The screening protocol for men under 50 years of age that is
advocated by
Memorial Sloan Kettering (see
this link and
this one), and recently discussed
here,
has important implications for active surveillance. Autopsy studies have
demonstrated prostate cancer incidence of 20-30% in men under 50, mostly low
grade and indolent. With increased screening of this young cohort, there will
be an increase in the current incidence rate (now at about 10%). These men will
increasingly be urged by their urologists to seek radical treatment, primarily
surgery. If their screening protocol is widely adopted, there is great danger
of over-treatment for this age group.
Oncological
Control
With up to 20 years of follow-up, the
Klotz Active Surveillance Trial has demonstrated the safety of that protocol. Klotz reported that of
the 993 patients, there were only 15 deaths (1.5%) due to prostate cancer. When
he pooled together several active surveillance studies, he found that the
combined disease-specific survival rate was 99.7%. A Gleason score of 8-10 on
confirmatory biopsy and a PSA doubling time of less than 3 years were
associated with mortality, indicating the importance of close monitoring and
follow-up biopsies on any active surveillance protocol.
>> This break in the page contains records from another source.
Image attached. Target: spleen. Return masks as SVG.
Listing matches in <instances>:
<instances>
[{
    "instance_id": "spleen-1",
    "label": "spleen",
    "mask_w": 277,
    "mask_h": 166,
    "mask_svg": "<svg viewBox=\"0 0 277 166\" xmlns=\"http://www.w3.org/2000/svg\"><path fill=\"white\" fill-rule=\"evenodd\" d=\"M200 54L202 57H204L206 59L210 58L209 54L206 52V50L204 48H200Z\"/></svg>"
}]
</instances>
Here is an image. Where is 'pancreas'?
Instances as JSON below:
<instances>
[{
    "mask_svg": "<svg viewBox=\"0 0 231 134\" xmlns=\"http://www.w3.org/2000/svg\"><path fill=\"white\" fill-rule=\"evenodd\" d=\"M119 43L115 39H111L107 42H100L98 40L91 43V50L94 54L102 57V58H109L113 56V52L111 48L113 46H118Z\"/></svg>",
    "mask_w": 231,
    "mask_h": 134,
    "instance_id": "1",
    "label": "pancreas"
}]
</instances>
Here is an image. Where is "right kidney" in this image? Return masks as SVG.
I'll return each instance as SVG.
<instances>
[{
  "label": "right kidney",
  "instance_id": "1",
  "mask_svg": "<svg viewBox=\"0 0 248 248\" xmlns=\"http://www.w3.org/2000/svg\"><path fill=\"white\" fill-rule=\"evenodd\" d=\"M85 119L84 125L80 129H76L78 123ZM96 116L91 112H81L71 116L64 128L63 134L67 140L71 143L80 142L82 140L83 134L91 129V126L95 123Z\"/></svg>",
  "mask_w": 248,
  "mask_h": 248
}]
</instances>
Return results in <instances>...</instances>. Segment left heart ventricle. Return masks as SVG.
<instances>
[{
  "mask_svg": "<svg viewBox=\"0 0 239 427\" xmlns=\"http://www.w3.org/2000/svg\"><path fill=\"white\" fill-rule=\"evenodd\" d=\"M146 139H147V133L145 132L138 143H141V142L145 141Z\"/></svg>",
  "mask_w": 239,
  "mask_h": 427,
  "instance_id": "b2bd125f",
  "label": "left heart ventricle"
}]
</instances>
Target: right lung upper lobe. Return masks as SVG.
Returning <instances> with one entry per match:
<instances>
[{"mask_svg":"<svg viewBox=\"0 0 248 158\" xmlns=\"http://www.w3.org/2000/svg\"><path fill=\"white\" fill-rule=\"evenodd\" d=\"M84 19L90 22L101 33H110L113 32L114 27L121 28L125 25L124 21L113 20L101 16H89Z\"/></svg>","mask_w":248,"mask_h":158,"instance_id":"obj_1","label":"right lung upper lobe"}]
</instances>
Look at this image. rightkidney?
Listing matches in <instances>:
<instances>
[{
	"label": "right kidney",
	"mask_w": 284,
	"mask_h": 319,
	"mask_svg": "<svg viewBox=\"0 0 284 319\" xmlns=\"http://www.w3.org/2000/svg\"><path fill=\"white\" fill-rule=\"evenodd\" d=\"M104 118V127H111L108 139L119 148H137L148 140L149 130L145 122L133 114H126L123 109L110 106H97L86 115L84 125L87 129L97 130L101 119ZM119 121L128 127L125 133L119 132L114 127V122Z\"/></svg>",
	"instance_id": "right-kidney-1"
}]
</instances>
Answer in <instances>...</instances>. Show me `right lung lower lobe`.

It is worth noting how long men entering the Klotz study
were able to stay on active surveillance before their progression
characteristics indicated that radical treatment was required. Most of the
progression was found in the first 5 years after entering the program, and
reached a plateau by 15 years.
Time on AS
|
Percent for whom no
treatment was recommended
|
5 years
|
75.7%
|
10 years
|
63.5%
|
15 years
|
55.0%
|
20 years
|
55.0%
|
Age was not a risk factor for prostate cancer mortality.
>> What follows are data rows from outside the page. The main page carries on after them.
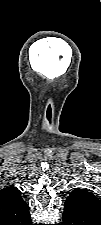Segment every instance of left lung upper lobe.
I'll use <instances>...</instances> for the list:
<instances>
[{
	"label": "left lung upper lobe",
	"mask_w": 101,
	"mask_h": 225,
	"mask_svg": "<svg viewBox=\"0 0 101 225\" xmlns=\"http://www.w3.org/2000/svg\"><path fill=\"white\" fill-rule=\"evenodd\" d=\"M64 205L66 211L87 214L101 219V202L95 195L84 189L73 190Z\"/></svg>",
	"instance_id": "left-lung-upper-lobe-1"
}]
</instances>
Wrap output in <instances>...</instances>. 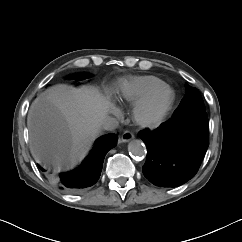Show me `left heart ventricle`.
<instances>
[{"instance_id":"b2bd125f","label":"left heart ventricle","mask_w":242,"mask_h":242,"mask_svg":"<svg viewBox=\"0 0 242 242\" xmlns=\"http://www.w3.org/2000/svg\"><path fill=\"white\" fill-rule=\"evenodd\" d=\"M156 111H157V106L151 108V109L146 113V115H147L148 117H152V116L156 113Z\"/></svg>"}]
</instances>
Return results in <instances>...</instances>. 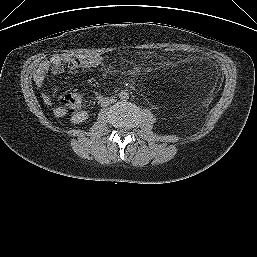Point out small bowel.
<instances>
[{
    "mask_svg": "<svg viewBox=\"0 0 257 257\" xmlns=\"http://www.w3.org/2000/svg\"><path fill=\"white\" fill-rule=\"evenodd\" d=\"M102 57L95 53L80 55H54L48 60L40 63L34 73V81L38 86H42L48 72L59 75L64 71V65L71 69H88L99 66L102 63ZM43 101L46 105L53 107V113L60 118L66 115L67 109L62 106H54L51 98L46 94H42Z\"/></svg>",
    "mask_w": 257,
    "mask_h": 257,
    "instance_id": "small-bowel-1",
    "label": "small bowel"
}]
</instances>
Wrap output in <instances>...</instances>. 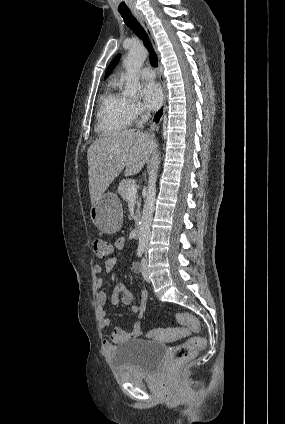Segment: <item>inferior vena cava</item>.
Here are the masks:
<instances>
[{
	"label": "inferior vena cava",
	"mask_w": 285,
	"mask_h": 424,
	"mask_svg": "<svg viewBox=\"0 0 285 424\" xmlns=\"http://www.w3.org/2000/svg\"><path fill=\"white\" fill-rule=\"evenodd\" d=\"M151 117L150 112H146L141 116V120L137 123L138 128H142L143 124Z\"/></svg>",
	"instance_id": "obj_1"
}]
</instances>
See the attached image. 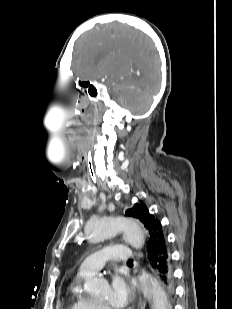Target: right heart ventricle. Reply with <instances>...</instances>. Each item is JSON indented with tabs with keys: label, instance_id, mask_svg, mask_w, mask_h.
<instances>
[{
	"label": "right heart ventricle",
	"instance_id": "1",
	"mask_svg": "<svg viewBox=\"0 0 232 309\" xmlns=\"http://www.w3.org/2000/svg\"><path fill=\"white\" fill-rule=\"evenodd\" d=\"M87 277L77 274L74 281L70 284L67 292V309H100L97 302L86 296L81 291V282Z\"/></svg>",
	"mask_w": 232,
	"mask_h": 309
}]
</instances>
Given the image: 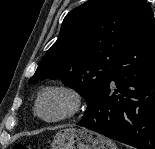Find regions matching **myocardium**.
Segmentation results:
<instances>
[{
  "mask_svg": "<svg viewBox=\"0 0 155 149\" xmlns=\"http://www.w3.org/2000/svg\"><path fill=\"white\" fill-rule=\"evenodd\" d=\"M53 93L64 95L68 100V108L65 113L57 117L48 118L41 113L40 104L42 99L45 96ZM82 106H83L82 95L75 88L67 85H62V84L50 85L43 88L38 93L34 103V113L38 118H40L45 122L58 123V122L67 121L76 117L80 113Z\"/></svg>",
  "mask_w": 155,
  "mask_h": 149,
  "instance_id": "1",
  "label": "myocardium"
}]
</instances>
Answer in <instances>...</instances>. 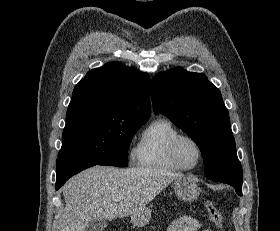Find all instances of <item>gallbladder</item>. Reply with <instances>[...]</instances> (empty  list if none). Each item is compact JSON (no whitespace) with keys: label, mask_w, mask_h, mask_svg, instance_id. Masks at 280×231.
Returning a JSON list of instances; mask_svg holds the SVG:
<instances>
[{"label":"gallbladder","mask_w":280,"mask_h":231,"mask_svg":"<svg viewBox=\"0 0 280 231\" xmlns=\"http://www.w3.org/2000/svg\"><path fill=\"white\" fill-rule=\"evenodd\" d=\"M106 225H107L106 219H102V217H92L85 231H102V229H104Z\"/></svg>","instance_id":"gallbladder-1"}]
</instances>
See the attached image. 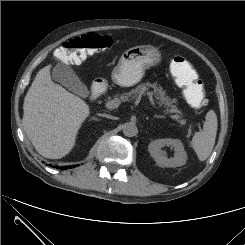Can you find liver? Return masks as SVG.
Wrapping results in <instances>:
<instances>
[{"mask_svg": "<svg viewBox=\"0 0 245 245\" xmlns=\"http://www.w3.org/2000/svg\"><path fill=\"white\" fill-rule=\"evenodd\" d=\"M52 65L36 75L23 104V126L39 154L59 159L74 147L78 131L90 114L80 97L51 79Z\"/></svg>", "mask_w": 245, "mask_h": 245, "instance_id": "6515ba94", "label": "liver"}]
</instances>
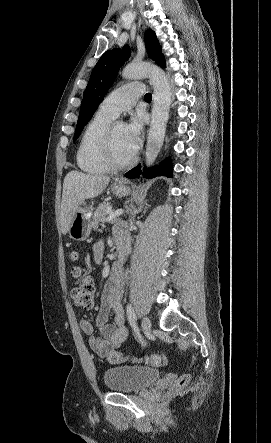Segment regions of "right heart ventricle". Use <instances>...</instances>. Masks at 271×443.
I'll list each match as a JSON object with an SVG mask.
<instances>
[{
  "label": "right heart ventricle",
  "instance_id": "e07e8e85",
  "mask_svg": "<svg viewBox=\"0 0 271 443\" xmlns=\"http://www.w3.org/2000/svg\"><path fill=\"white\" fill-rule=\"evenodd\" d=\"M112 120L113 117L97 111L86 124L76 151V163L83 172L99 175L110 171L104 139Z\"/></svg>",
  "mask_w": 271,
  "mask_h": 443
}]
</instances>
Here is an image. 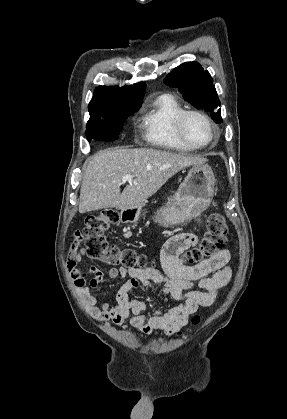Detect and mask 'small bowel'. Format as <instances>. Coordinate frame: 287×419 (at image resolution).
I'll use <instances>...</instances> for the list:
<instances>
[{
  "instance_id": "obj_1",
  "label": "small bowel",
  "mask_w": 287,
  "mask_h": 419,
  "mask_svg": "<svg viewBox=\"0 0 287 419\" xmlns=\"http://www.w3.org/2000/svg\"><path fill=\"white\" fill-rule=\"evenodd\" d=\"M198 240V236L192 232H181L166 241L161 251L166 276L153 268H111L108 272L110 278L126 279L116 295V303L112 305L99 303L90 292V288H95L101 283L103 272L95 266L87 270L78 268L83 257L78 233L71 243L67 266L75 287L93 318L111 321L122 328L127 327L124 323L129 319L130 325L143 334L163 331L171 335L188 323L189 317L199 306L211 305L218 291L231 278L228 249L194 266L182 264L180 254L196 245ZM154 283L163 284L164 294L180 304L166 312L156 310L147 317L148 303L144 300L129 299V293L140 284L152 288Z\"/></svg>"
}]
</instances>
Klotz said, “Younger patients were not at increased risk of prostate
cancer mortality.” In fact, in younger men, the risk of non-prostate cancer
mortality was almost six times higher than the rate of prostate cancer
mortality.
It’s important to understand how slowly low-risk prostate
cancer typically progresses in young men, even without active surveillance;
that is, even without an intention to treat
if
the cancer progresses. Based on the
Memorial Sloan Kettering Nomogram, we can see that for a 45 year-old man in
excellent health diagnosed with a Gleason score of 3+3, PSA of 4 ng/ml, and
nothing felt on a digital rectal exam, he has a
zero chance of dying of
prostate cancer in the next ten years, and a 4% chance of dying of something
else. Even if he lets it go for 15 years, he only has a 3% chance of dying of
prostate cancer, and an 8% chance of dying of something else.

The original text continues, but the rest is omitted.